Didn’t finish your bottle of penicillin, and you notice it expired 3 months ago? Flush it down the toilet.
Ah, that nighttime cold medicine has a little tiny bit left but not enough for a whole dose, wash it down the sink.
The ibuprophen bottle finally opened and in the process half the pills jumped out of the bottle onto the floor. Flush them down the toilet.
And there is another way that pharmaceuticals get into the water systems that we generally don’t think about. When they are excreted from your body.
When millions of people do this, day after day, you have to imagine that your water is being laced with pharmaceuticals, over the counter and prescription. I’m sure we figure that the water filtration plants are supposed to remove all that stuff. But, as an AP investigation found, that isn’t necessarily so.
A vast array of pharmaceuticals — including antibiotics, anti-convulsants, mood stabilizers and sex hormones — have been found in the drinking water supplies of at least 41 million Americans, an Associated Press investigation shows.
To be sure, the concentrations of these pharmaceuticals are tiny, measured in quantities of parts per billion or trillion, far below the levels of a medical dose. Also, utilities insist their water is safe.
But the presence of so many prescription drugs — and over-the-counter medicines like acetaminophen and ibuprofen — in so much of our drinking water is heightening worries among scientists of long-term consequences to human health.

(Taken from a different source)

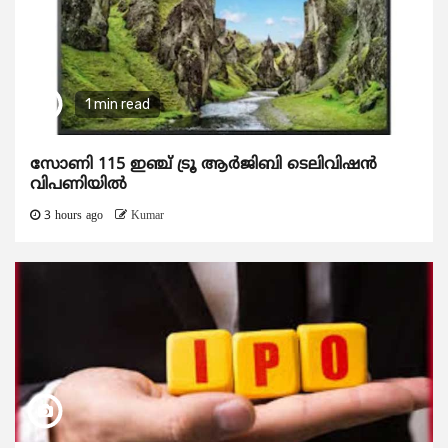
1 min read
സോണി 115 ഇഞ്ച് ട്രൂ ആർജിബി ടെലിവിഷൻ
വിപണിയിൽ
3 hours ago
Kumar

Now, I found several alarming things in this report. One, that some (most?) of the water treatment plants do not want to disclose the amount of pharmaceuticals in our drinking water.
Water providers rarely disclose results of pharmaceutical screenings, unless pressed, the AP found. For example, the head of a group representing major California suppliers said the public “doesn’t know how to interpret the information” and might be unduly alarmed.
This attitude that the public is too stupid I find extremely presumptuous.
The second thing I find alarming, is that the rebottlers of water, do not test for pharmaceuticals in the product they sell.
Even users of bottled water and home filtration systems don’t necessarily avoid exposure. Bottlers, some of which simply repackage tap water, do not typically treat or test for pharmaceuticals, according to the industry’s main trade group. The same goes for the makers of home filtration systems.
Of course, we can’t expect the pharmaceuticals to admit that their drugs have an impact on our environment, via our water systems (including lakes, rivers, streams).
Ask the pharmaceutical industry whether the contamination of water supplies is a problem, and officials will tell you no.
“Based on what we now know, I would say we find there’s little or no risk from pharmaceuticals in the environment to human health,” said microbiologist Thomas White, a consultant for the Pharmaceutical Research and Manufacturers of America.
As we are finding, that simply is not true. The pharmaceuticals in our water system are altering our environment, and us.
Now, I wouldn’t suggest that we cut back on our pharmaceutical use — some of it is quite necessary. But, instead, let’s put forth a way to safely collect and dispose of unused pharmaceuticals — prescription and over-the-counter.
California’s San Mateo County has pioneered a permanent drop-off program. Officials there have set up converted mailboxes or book-drop boxes inside about a dozen police stations. Only officers can remove medications dropped in them; then the drugs are transferred to a company that collects and incinerates medical wastes.
In this way, our environment and us will be safe from the effects of unused, discarded pharmaceuticals.